# The One Show



## Bax__ (Jan 17, 2012)

This gives you two reasons to watch.... the other being Alex Jones....

http://www.rcahms.gov.uk/news/rcahms-goes-underground-with-the-one-show


----------



## PaulPowers (Jan 17, 2012)

If just one of us watches it will double it's viewing figures


----------



## Seahorse (Jan 18, 2012)

Thanks for the heads up. Are you back in the UK?


----------



## mersonwhoopie (Jan 18, 2012)

I'll have to check this out later. What was Alex Jones doing on The One Show?


----------



## mersonwhoopie (Jan 18, 2012)

mersonwhoopie said:


> I'll have to check this out later. What was Alex Jones doing on The One Show?

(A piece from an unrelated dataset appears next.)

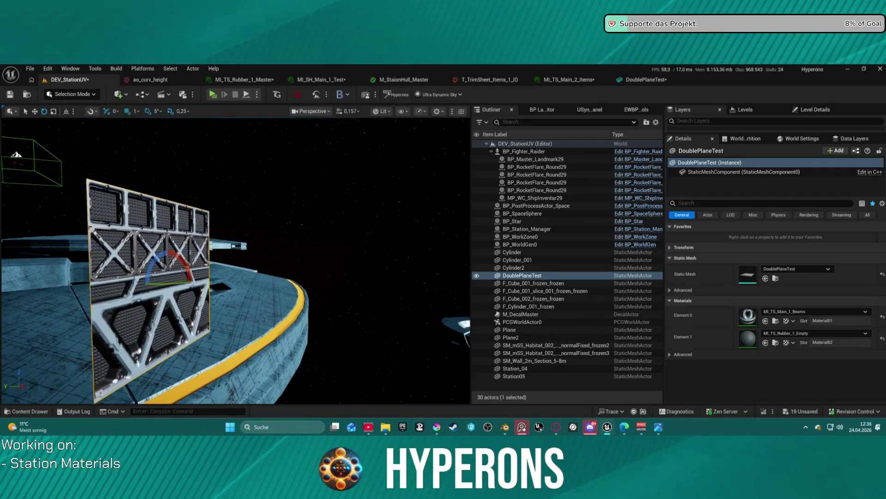
{"action": "scroll", "coordinate": [236, 260], "scroll_direction": "down", "scroll_amount": 3}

Ignore me! Just googled The One Show and see its not the same Alex Jones I was thinking of!


----------



## TeeJF (Jan 18, 2012)

Alex Jones... *sigh. That place must be like the one in Orkney on Hoy. I got in that about 25 years ago and climbed up to the top of one of the tanks. My dive torch would throw a beam several hundred yards but I could not see the back of the tank. BIG!


----------



## zimbob (Jan 18, 2012)

Looking forward to this, Inchindown is ace 

Sadly lost half-an-hour of my life last night after reading that it was airing on the 17th...


----------



## Bax__ (Jan 18, 2012)

Seahorse said:


> Thanks for the heads up. Are you back in the UK?



Yeh, Need to meet up sometime for an explore......


----------



## Bax__ (Jan 20, 2012)

Feck! I forgot about this! Was it any good?


----------



## Pincheck (Jan 20, 2012)

Bax__ said:


> Feck! I forgot about this! Was it any good?



you will get it on catch up mate not to worry furthest north i have been was Golspie what beautiful if not scary bloody roads


----------



## Walrus75 (Jan 21, 2012)

Available on iPlayer, the article is about 33 minutes into the program.
http://www.bbc.co.uk/programmes/b007tcw7


----------



## Seahorse (Jan 21, 2012)

Bax__ said:


> Yeh, Need to meet up sometime for an explore......



Sounds like a plan. If I manage to get any time away from this boat, that is. Scheduled for 200 plus days at sea this year.


----------



## zimbob (Jan 21, 2012)

Walrus75 said:


> Available on iPlayer, the article is about 33 minutes into the program.
> http://www.bbc.co.uk/programmes/b007tcw7



Nice one, thanks for the link 

Worth watching, although I think they could have made more of it, linking it to the Tank Farm and so on. I am biased though


----------



## FFerret (Jan 22, 2012)

Thanks for the link.

Until recently used to watch The One Show on a regular basis, then got board with it.


----------